Have you ever heard an unfamiliar song that you liked and used Shazam to learn the artist? Have you ever Shazamed a commercial to learn more about an advertiser? I’d bet that you are much more likely to have done the former than the latter. Even if you were interested in Shazaming a commercial, there are inherent challenges in doing so within a commercial’s 20 to 30 seconds. Expanding ways that customers can engage with a product, Shazam launched “Shazam for Brands” this past April.
Until recently, Shazam minimized its advertiser partnerships, relying on downloads, carrier partnerships and affiliates for the majority of its revenue, but that is now changing. Chief Revenue Officer Greg Glenday has been quoted as saying, “advertising had always been secondary, but now we are putting it front and center.” This could be a pairing that works. Advertisers are increasingly looking for engagement, and providing content, and not just in the digital space. I’d also argue that consumers (particularly) like to engage with brands that they support.
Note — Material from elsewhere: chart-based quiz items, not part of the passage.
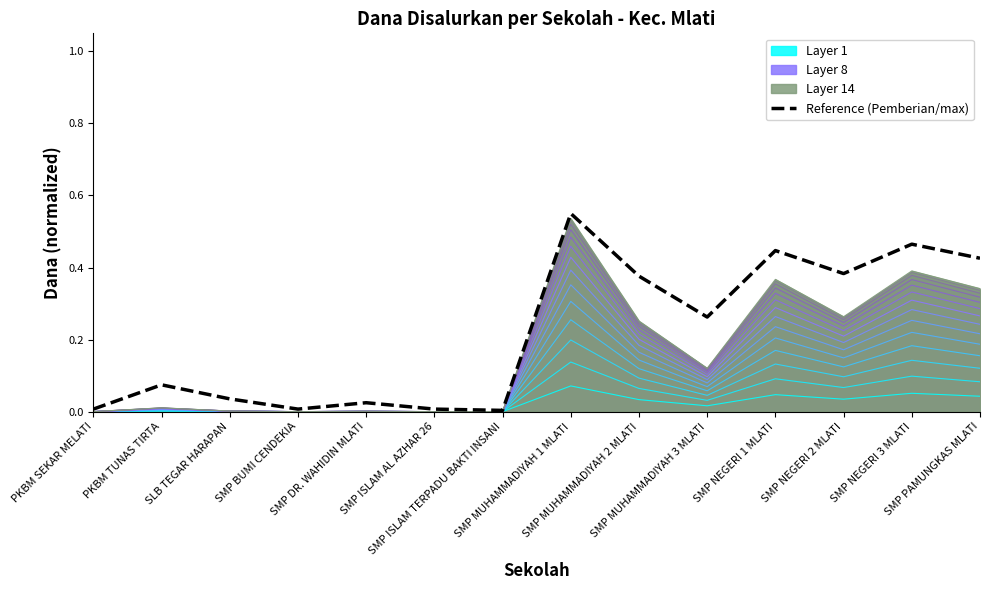

Does the chart have visible grid lines?

No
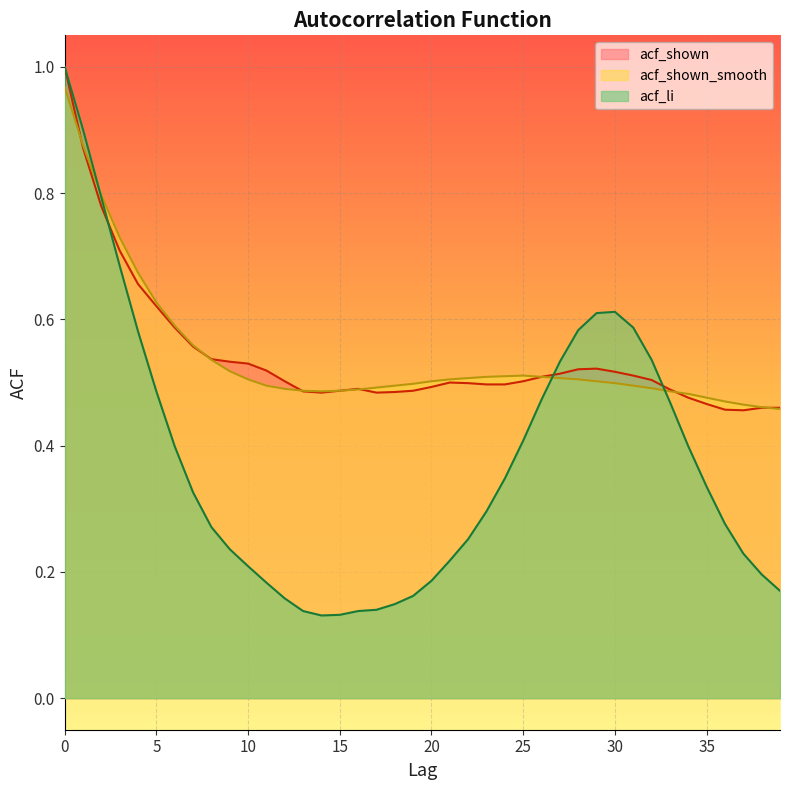

Which series changed the most between 20 and 36?

acf_li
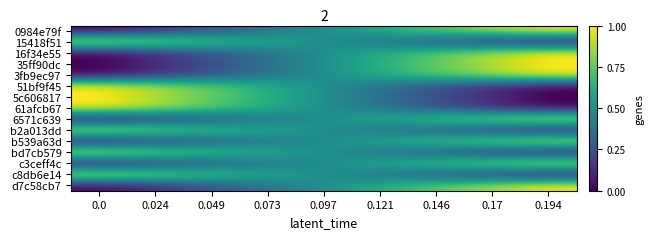

Reading left to right, extract all data points from this chart.

0984e79f: 0.0=0.0	0.024=0.1	0.049=0.2	0.073=0.4	0.097=0.5	0.121=0.6	0.146=0.8	0.17=0.9	0.194=1.0
15418f51: 0.0=1.0	0.024=0.9	0.049=0.8	0.073=0.6	0.097=0.5	0.121=0.4	0.146=0.2	0.17=0.1	0.194=0.0
16f34e55: 0.0=0.0	0.024=0.1	0.049=0.2	0.073=0.4	0.097=0.5	0.121=0.6	0.146=0.8	0.17=0.9	0.194=1.0
35ff90dc: 0.0=0.0	0.024=0.1	0.049=0.2	0.073=0.4	0.097=0.5	0.121=0.6	0.146=0.8	0.17=0.9	0.194=1.0
3fb9ec97: 0.0=0.0	0.024=0.1	0.049=0.2	0.073=0.4	0.097=0.5	0.121=0.6	0.146=0.8	0.17=0.9	0.194=1.0
51bf9f45: 0.0=1.0	0.024=0.9	0.049=0.8	0.073=0.6	0.097=0.5	0.121=0.4	0.146=0.2	0.17=0.1	0.194=0.0
5c606817: 0.0=1.0	0.024=0.9	0.049=0.8	0.073=0.6	0.097=0.5	0.121=0.4	0.146=0.2	0.17=0.1	0.194=0.0
61afcb67: 0.0=1.0	0.024=0.9	0.049=0.8	0.073=0.6	0.097=0.5	0.121=0.4	0.146=0.2	0.17=0.1	0.194=0.0
6571c639: 0.0=0.0	0.024=0.1	0.049=0.2	0.073=0.4	0.097=0.5	0.121=0.6	0.146=0.8	0.17=0.9	0.194=1.0
b2a013dd: 0.0=1.0	0.024=0.9	0.049=0.8	0.073=0.6	0.097=0.5	0.121=0.4	0.146=0.2	0.17=0.1	0.194=0.0
b539a63d: 0.0=0.0	0.024=0.1	0.049=0.2	0.073=0.4	0.097=0.5	0.121=0.6	0.146=0.8	0.17=0.9	0.194=1.0
bd7cb579: 0.0=1.0	0.024=0.9	0.049=0.8	0.073=0.6	0.097=0.5	0.121=0.4	0.146=0.2	0.17=0.1	0.194=0.0
c3ceff4c: 0.0=0.0	0.024=0.1	0.049=0.2	0.073=0.4	0.097=0.5	0.121=0.6	0.146=0.8	0.17=0.9	0.194=1.0
c8db6e14: 0.0=1.0	0.024=0.9	0.049=0.8	0.073=0.6	0.097=0.5	0.121=0.4	0.146=0.2	0.17=0.1	0.194=0.0
d7c58cb7: 0.0=0.0	0.024=0.1	0.049=0.2	0.073=0.4	0.097=0.5	0.121=0.6	0.146=0.8	0.17=0.9	0.194=1.0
The first advertiser to launch this new execution is the iconic Coca-Cola. Its summer “Share a Coke® and a Song” campaign invited consumers to scan lyrics on specially-marked bottles and signage that were Shazam-enabled. Consumers could then record a digital lip-sync video and share them on social media using the #ShareaCoke hashtag. This was supported with other media, including a national television campaign. Coke Zero has also worked with Shazam in the past, launching their “Drinkable Commercial” in partnership with ESPN College GameDay:
I’m curious to see how the new “Share a Coke® and a Song” campaign works. The hashtag is definitely being used, so consumers are engaging with Coke. But my totally unscientific count back in August showed that only two of the 200 last tweets had used the lip-sync option. Shazam and Coke may end up lip-syncing to Avril Levine’s “Complicated”, instead of American Authors’ “On Top of the World”.